Le rapport ESOTC 2025 de Copernicus et de l’OMM met en lumière un réchauffement accéléré en Europe, plus rapide qu’ailleurs sur Terre. Selon ce rapport qui vient d’être publié par le service européen Copernicus (C3S) et l’Organisation météorologique mondiale (OMM), et portant sur l’état du climat en Europe, et intitulé ESOTC-2025, acronyme d’«European State of the Climate», l’Europe a ainsi cumulé les situations climatiques extrêmes, l’an dernier. Alors que la Terre a déjà franchi le seuil de 1,2°C de réchauffement par rapport à l’ère préindustrielle en raison du dérèglement climatique, l’Europe se retrouve en première ligne, plus que toute autre zone mondiale.
«Les indicateurs climatiques sont assez inquiétants», a affirmé Mauro Facchini, chef de l’unité d’observation de la Terre à la Commission européenne, au cours d’un échange avec des journalistes, à l’occasion de la présentation du rapport ESOTC-2025.
En effet, le rapport note que les vagues de chaleur deviennent omniprésentes, touchant 95% du continent européen, de la mer Méditerranée au cercle arctique. La région de Fennoscandie (Finlande, Suède, Norvège) a enregistré sa plus longue canicule depuis que les relevés météorologiques systématiques existent.
Les océans poursuivent leur échauffement.

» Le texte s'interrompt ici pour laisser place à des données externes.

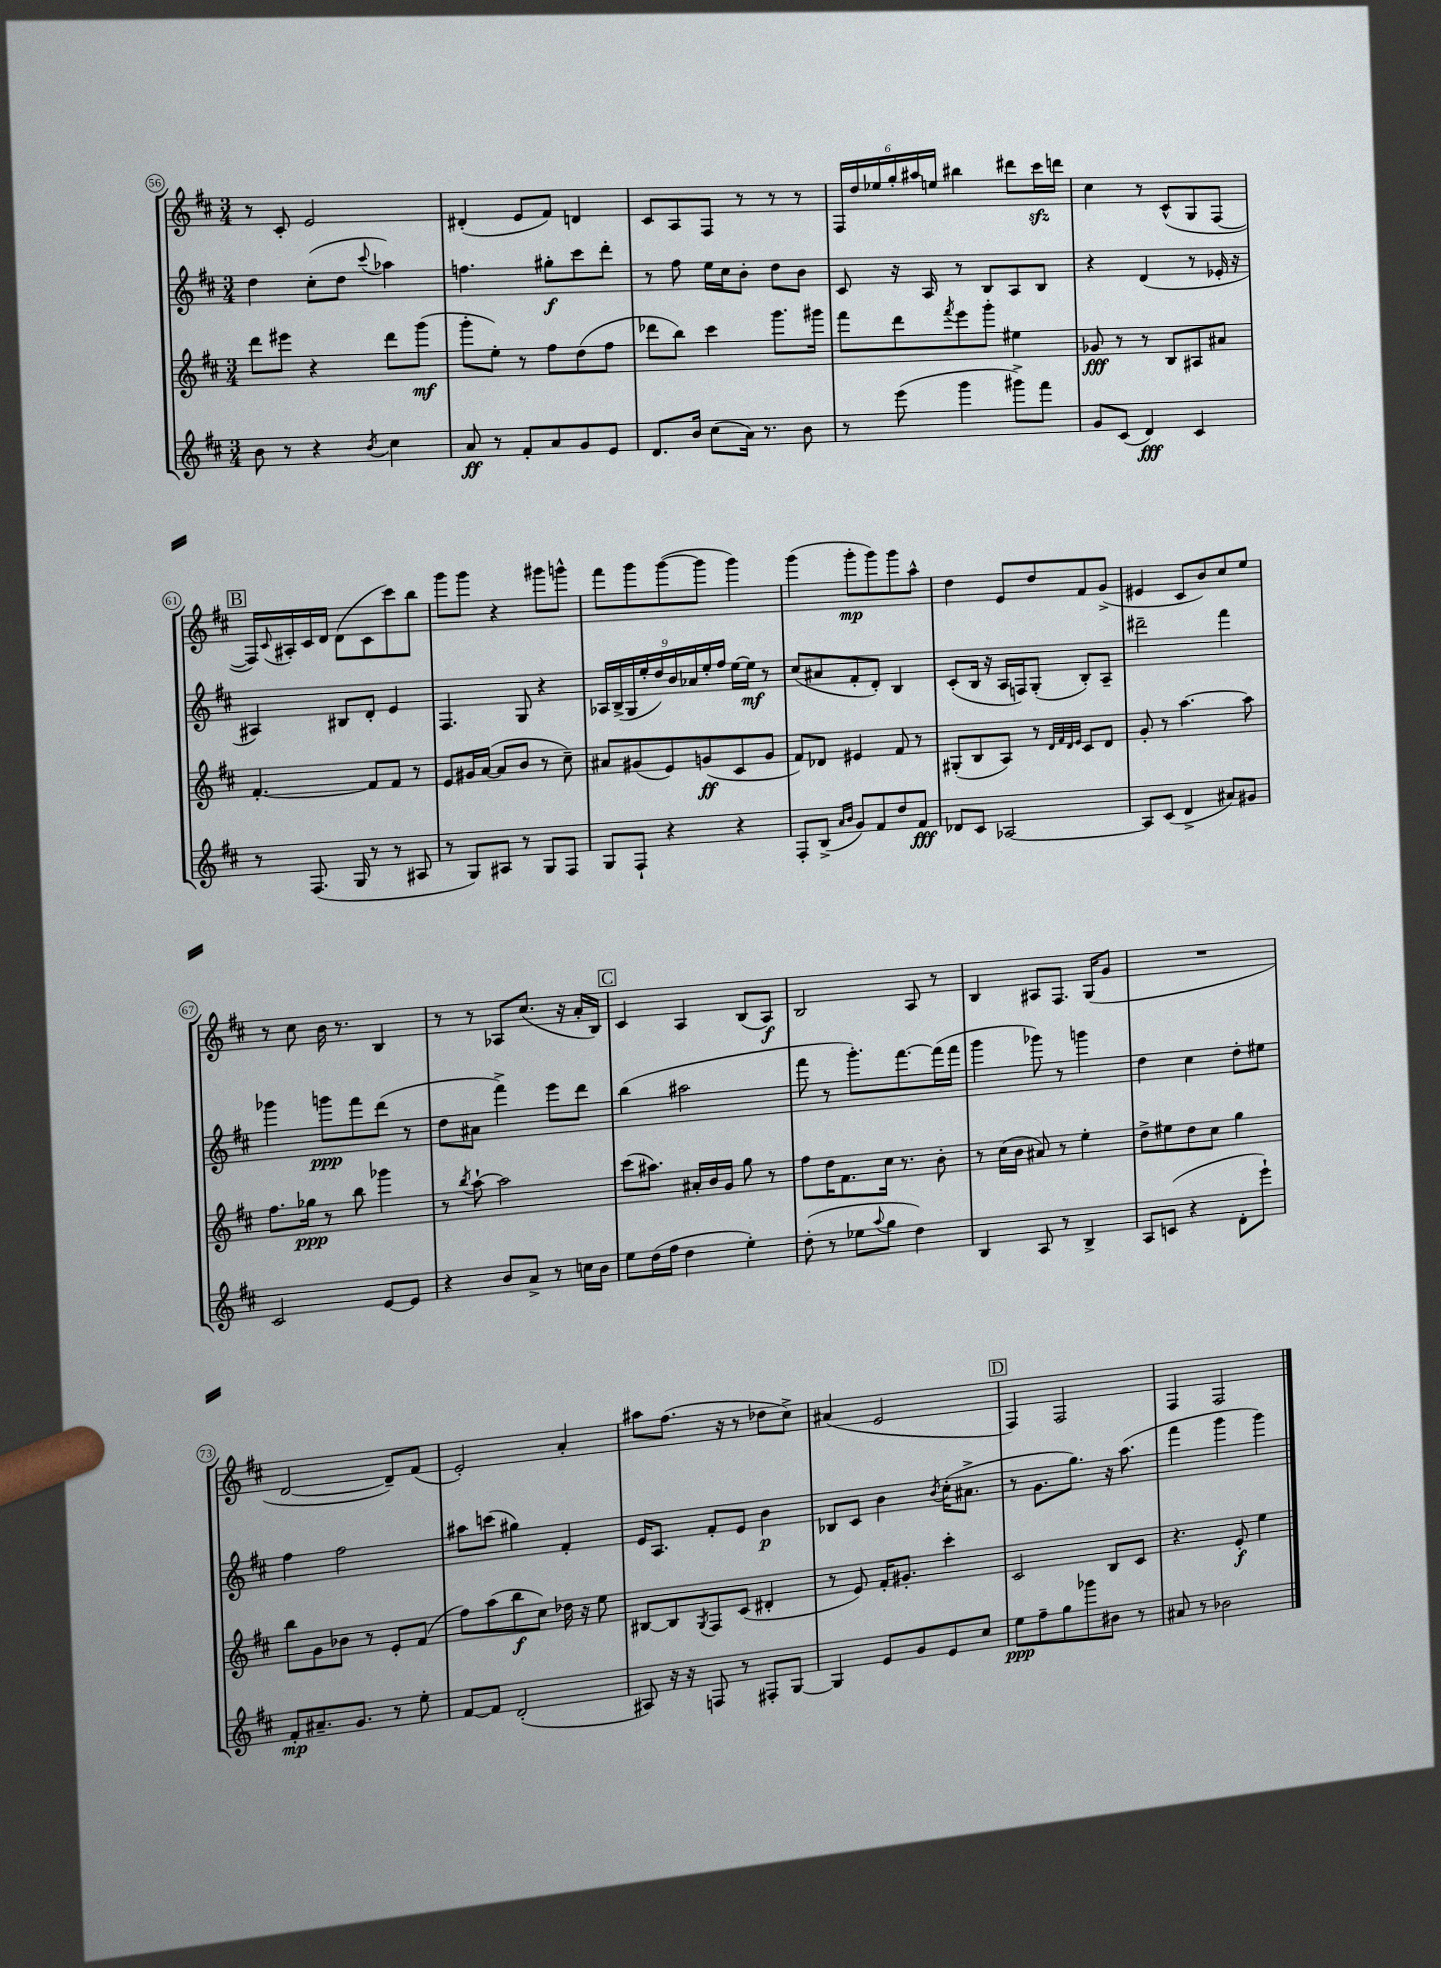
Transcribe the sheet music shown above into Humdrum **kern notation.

La température de surface marine autour de l’Europe atteint un pic inédit, 86 % des eaux subissant des vagues de chaleur marines intenses ou extrêmes, accentuant la pression sur les écosystèmes océaniques.

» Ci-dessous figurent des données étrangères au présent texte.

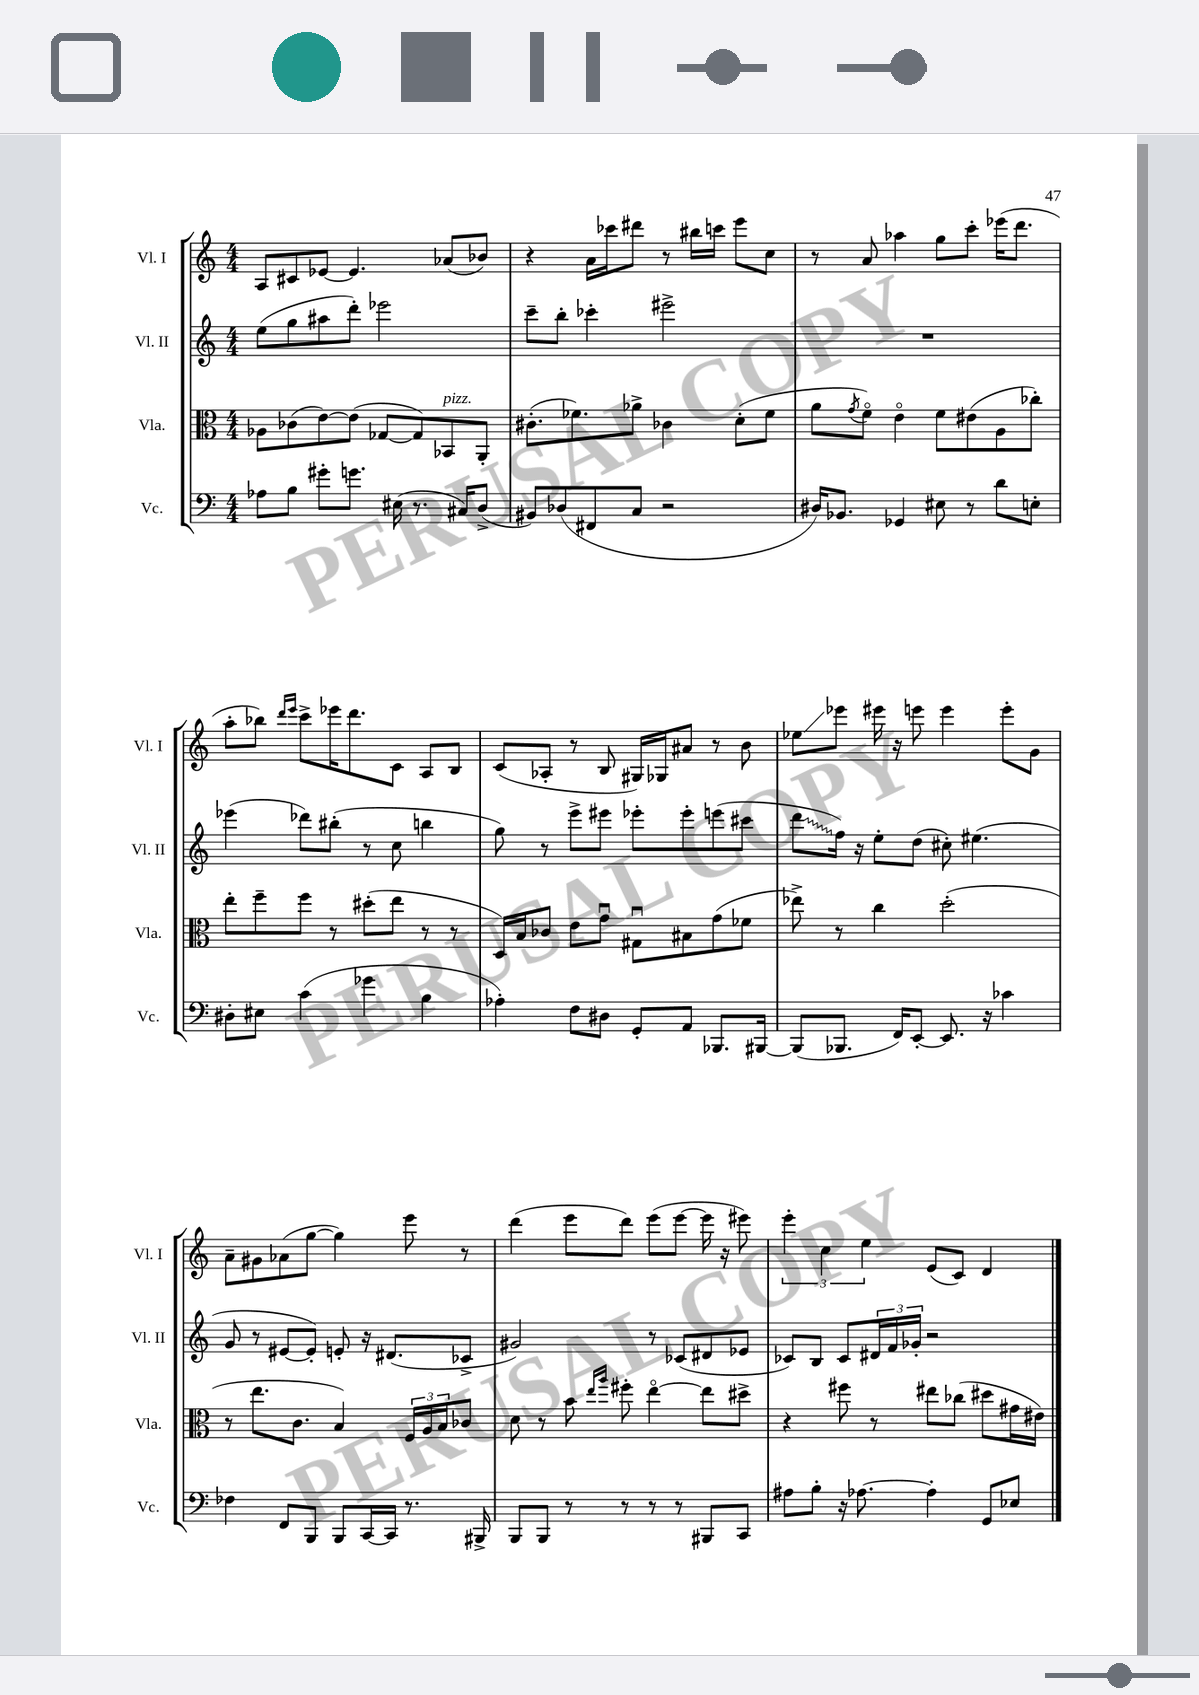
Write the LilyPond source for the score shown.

<<
\new StaffGroup <<
\new Staff = "s0" \with { instrumentName = "Vl. I" shortInstrumentName = "Vl. I" } {
    \clef treble \key c \major \numericTimeSignature \time 4/4
    a8 cis'8 ees'8~ ees'4. aes'8( bes'8) |
    r4 a'16 ces'''16 dis'''8 r8 bis''16 c'''16 e'''8 c''8 |
    r8 a'8 aes''4 g''8 c'''8-. ees'''16( d'''8. |
    a''8-. bes''8) \grace { d'''16 e'''16 } c'''8-> ees'''16 d'''8. c'8 a8 b8 |
    c'8( aes8-. r8 b8 gis16) ges16 ais'8 r8 b'8 |
    ees''8\glissando ees'''8 eis'''16 r16 e'''8 e'''4 e'''8-. g'8 |
    a'8-- gis'8 aes'8( g''8~ g''4) e'''8 r8 |
    d'''4( e'''8 d'''8) e'''8( e'''8~ e'''16 r16 eis'''8) |
    \tuplet 3/2 { e'''4-. c''4 e''4 } e'8( c'8) d'4 \bar "|." |
}
\new Staff = "s1" \with { instrumentName = "Vl. II" shortInstrumentName = "Vl. II" } {
    \clef treble \key c \major \numericTimeSignature \time 4/4
    e''8( g''8 ais''8 d'''8-.) ees'''2 |
    c'''8-- b''8-. ces'''4-. eis'''2-> |
    R1 |
    ees'''4( des'''8) bis''8-.( r8 c''8 b''4 |
    g''8) r8 e'''8-> eis'''8 ees'''8-. ees'''8-. e'''8( cis'''8 |
    \once \override Glissando.style = #'zigzag d'''8\glissando f''16) r16 e''8-. d''8( cis''8-.) eis''4.( |
    g'8 r8 eis'8~ eis'8-.) e'8-. r16 dis'8.( ces'8-> |
    gis'2) r8 ces'8( dis'8 ees'8 |
    ces'8) b8 ces'8 \tuplet 3/2 { dis'16 f'16 ges'16-. } r2 \bar "|." |
}
\new Staff = "s2" \with { instrumentName = "Vla." shortInstrumentName = "Vla." } {
    \clef alto \key c \major \numericTimeSignature \time 4/4
    aes8 ces'8( e'8~) e'8( ges8~ ges8) bes,8^\markup { \italic "pizz." } a,8-. |
    cis'8.-.( fes'8.) aes'8-> ces'4 d'8-.( fes'8 |
    a'8 \acciaccatura { g'8 } f'8\flageolet) e'4\flageolet f'8 eis'8( a8 ces''8-.) |
    e''8-. f''8-- f''8 r8 dis''8-.( e''8 r8 r8 |
    d16) b16 ces'8 e'8 g'8\downbow gis8\downbow bis8 g'8( fes'8 |
    ees''8->) r8 c''4 d''2-.( |
    r8 e''8. c'8. b4) \tuplet 3/2 { f16 a16 b16 } ces'8 |
    d'8 r8 b'8 \grace { e''16 a''16 } fis''8-. e''4~\flageolet e''8 dis''8-> |
    r4 fis''8 r8 eis''8 ces''8( dis''8 gis'16 eis'16) \bar "|." |
}
\new Staff = "s3" \with { instrumentName = "Vc." shortInstrumentName = "Vc." } {
    \clef bass \key c \major \numericTimeSignature \time 4/4
    aes8 b8 gis'8-. g'8. eis16( r8. cis16) d8->( |
    bis,8) des8( fis,8 c8 r2 |
    dis16) bes,8. ges,4 eis8 r8 d'8 e8-. |
    dis8-. eis8 c'4( ges'4 b4 |
    aes4-.) f8 dis8 g,8-. a,8 bes,,8. bis,,16~ |
    bis,,8( bes,,8. f,16) e,8~-. e,8. r16 ces'4 |
    fes4 f,8 b,,8 b,,8 c,16~ c,16 r8. bis,,16-> |
    b,,8 b,,8 r8 r8 r8 r8 bis,,8 c,8 |
    ais8 b8-. r16 aes8.~ aes4-. g,8 ees8 \bar "|." |
}
>>
>>
\layout { \context { \Score \remove "Bar_number_engraver" } }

L’Europe du Sud n’a pas été épargnée : en Turquie, la barre des 50 °C a été franchie, tandis qu’en Grèce, 85% de la population a subi des températures dépassant 40 °C. L’Espagne, le Portugal et la France ont également été durement affectés, durant l’été 2025 : ces températures extrêmes étant corrélés à de vastes incendies: plus d’un million d’hectares sont partis en fumée en 2025, record absolu pour l’Europe.
Selon les prévisions, les glaciers continueront de fondre, quel que soit le scénario d’émissions, menaçant l’accès à l’eau de 2 milliards de personnes qui dépendent de l’eau des montagnes. Le Groenland a, quant à lui, perdu 139 gigatonnes de glaces, contribuant directement à l’élévation du niveau des mers de l’ordre de 4 millimètres.
La sécheresse s’est intensifiée. Environ 70 % des fleuves européens ont vu leurs débits inférieurs à la moyenne, l’un des millésimes les plus arides des dernières décennies.
Cet état des lieux pour l’année 2025 n’est pas sans conséquence. Le changement climatique est bel et bien en place et ne cesse de faire parler de lui. Il s’agit d’une des causes majeures responsables de la dégradation de la biodiversité qui est essentielle pour avoir un avenir durable. De nombreuses politiques prennent conscience de cette relation très étroite entre le climat et la biodiversité et proposent des solutions pour limiter cet impact néfaste du changement climatique : cela fait partie de nos actions de terrain fort nécessaires comme on le voit.